# [Brief]
All lines from the one with "index dip: (455, 176)" to the end of the listing below are to be transcribed exactly; both end lines are included, and no other lines are.

# [Data for this exercise]

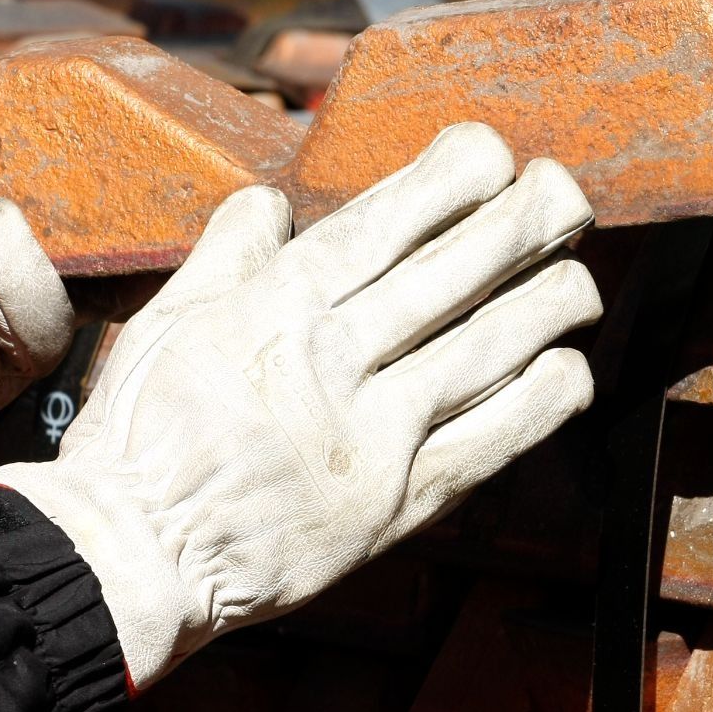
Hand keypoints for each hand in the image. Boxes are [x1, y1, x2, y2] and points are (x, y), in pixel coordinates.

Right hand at [0, 124, 601, 687]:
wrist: (131, 559)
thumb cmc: (140, 438)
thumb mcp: (165, 321)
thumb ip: (227, 253)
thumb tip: (270, 201)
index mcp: (277, 305)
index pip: (388, 220)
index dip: (455, 176)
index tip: (493, 152)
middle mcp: (334, 358)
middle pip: (457, 271)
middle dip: (527, 220)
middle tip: (568, 192)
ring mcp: (375, 433)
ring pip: (492, 345)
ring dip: (553, 301)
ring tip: (581, 280)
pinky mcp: (401, 502)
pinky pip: (497, 438)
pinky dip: (543, 397)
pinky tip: (567, 368)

# [Output]
index dip: (455, 176)
index tip: (493, 152)
middle mcp: (334, 358)
middle pip: (457, 271)
middle dip: (527, 220)
middle tip: (568, 192)
ring mcp: (375, 433)
ring pip: (492, 345)
ring dip: (553, 301)
ring tip: (581, 280)
pinky mcp: (401, 502)
pinky pip: (497, 438)
pinky dip: (543, 397)
pinky tip: (567, 368)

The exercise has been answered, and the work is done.